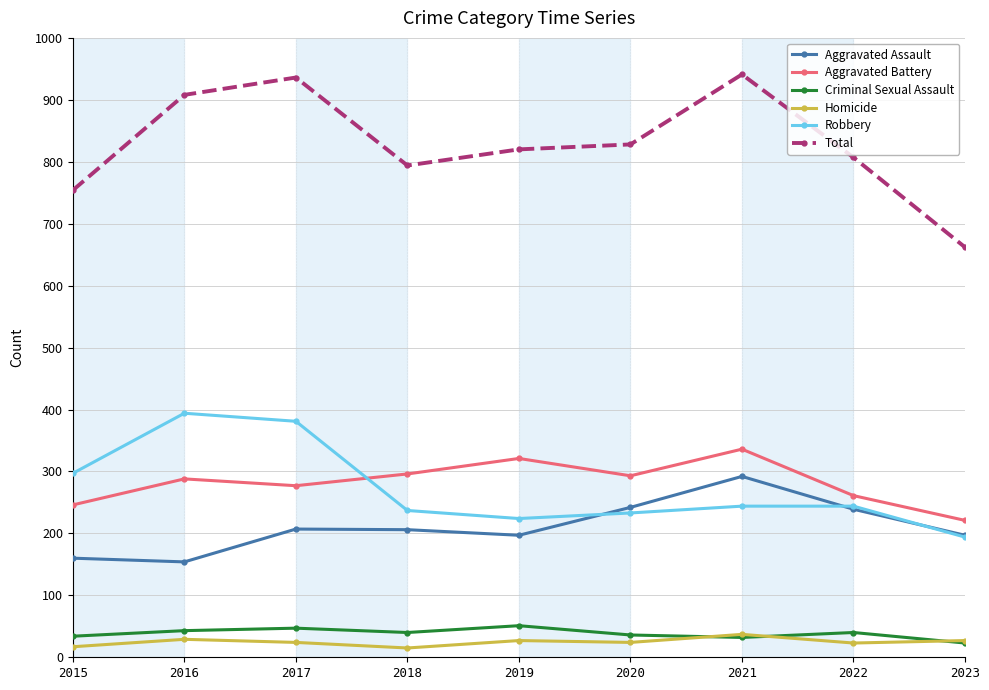

True or false: Robbery and Homicide cross at least once.

False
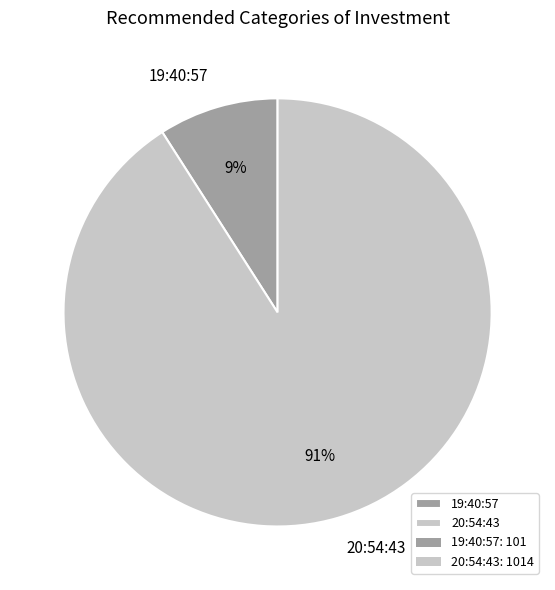

To the nearest percent, what percentage of the pie is 19:40:57?

9%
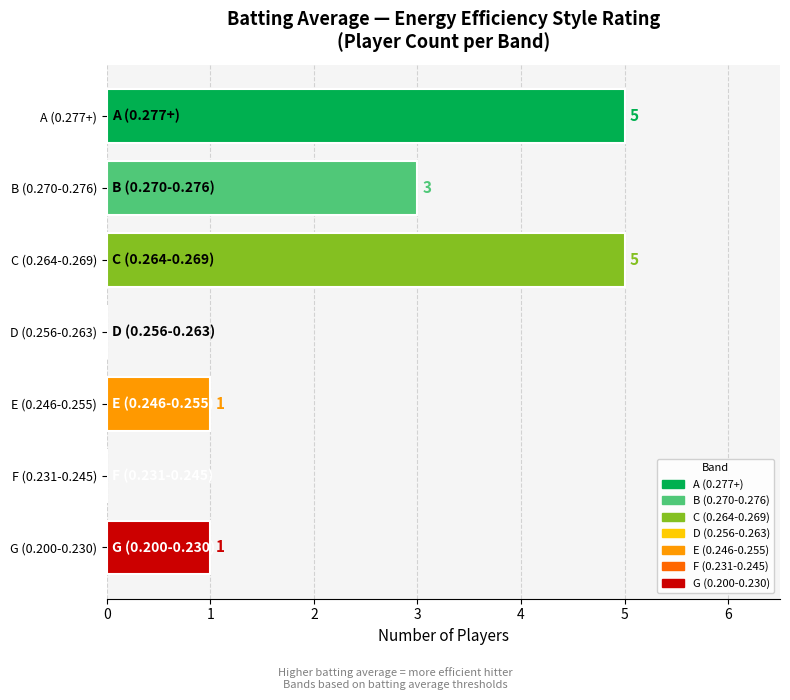

What is the greatest value displayed?

5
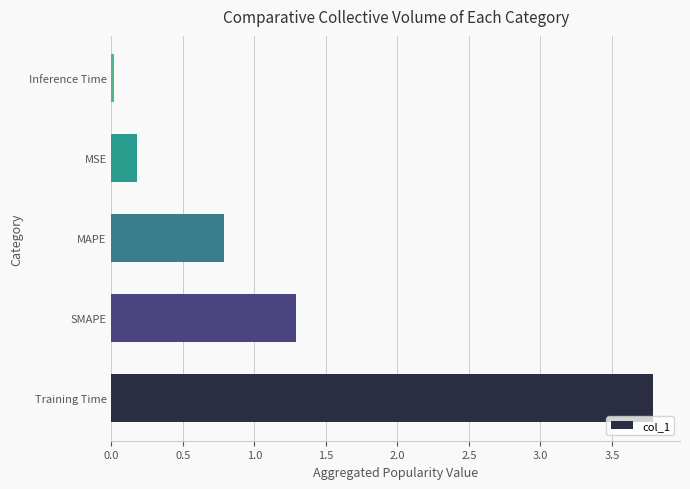

List the labels in order of value, smallest first.

Inference Time, MSE, MAPE, SMAPE, Training Time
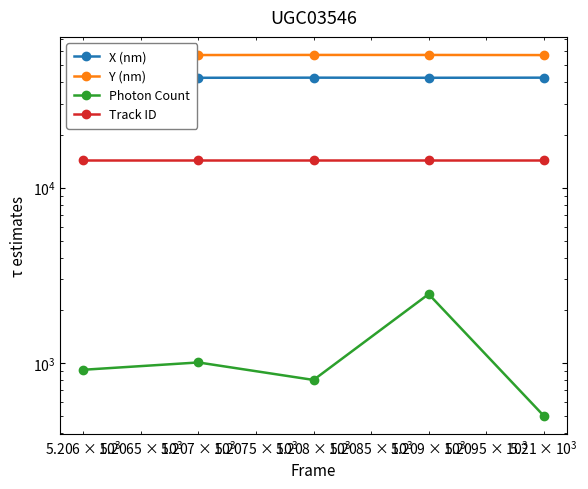

True or false: Photon Count and Track ID cross at least once.

False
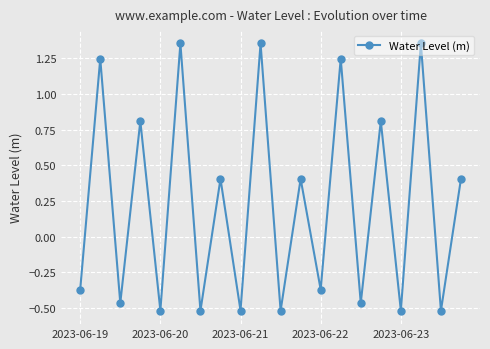

Count the values in the range 0 to 1.

5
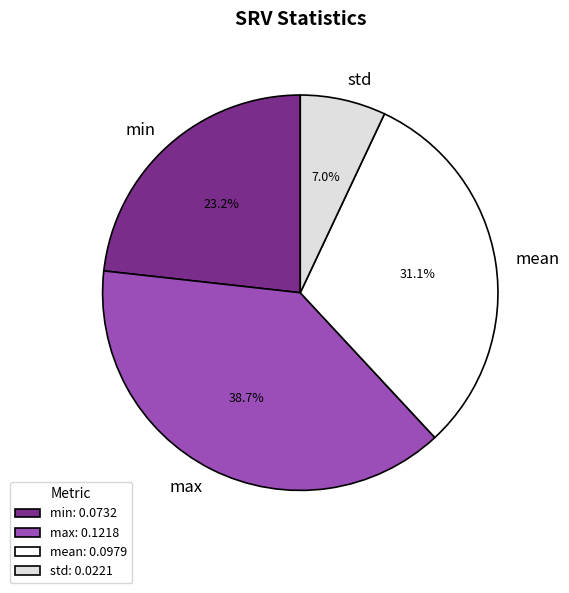

To the nearest percent, what is the combined percentage of mean and std?

38%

========================================================================

Problem statement.
Render the material above as a JSON list of strings with one string per line, skipping blank lines and leaving out the pictures.

Reply to the exercise.
[
  "True or false: Robbery and Homicide cross at least once.",
  "False",
  "To the nearest percent, what percentage of the pie is 19:40:57?",
  "9%",
  "What is the greatest value displayed?",
  "5",
  "List the labels in order of value, smallest first.",
  "Inference Time, MSE, MAPE, SMAPE, Training Time",
  "True or false: Photon Count and Track ID cross at least once.",
  "False",
  "Count the values in the range 0 to 1.",
  "5",
  "To the nearest percent, what is the combined percentage of mean and std?",
  "38%"
]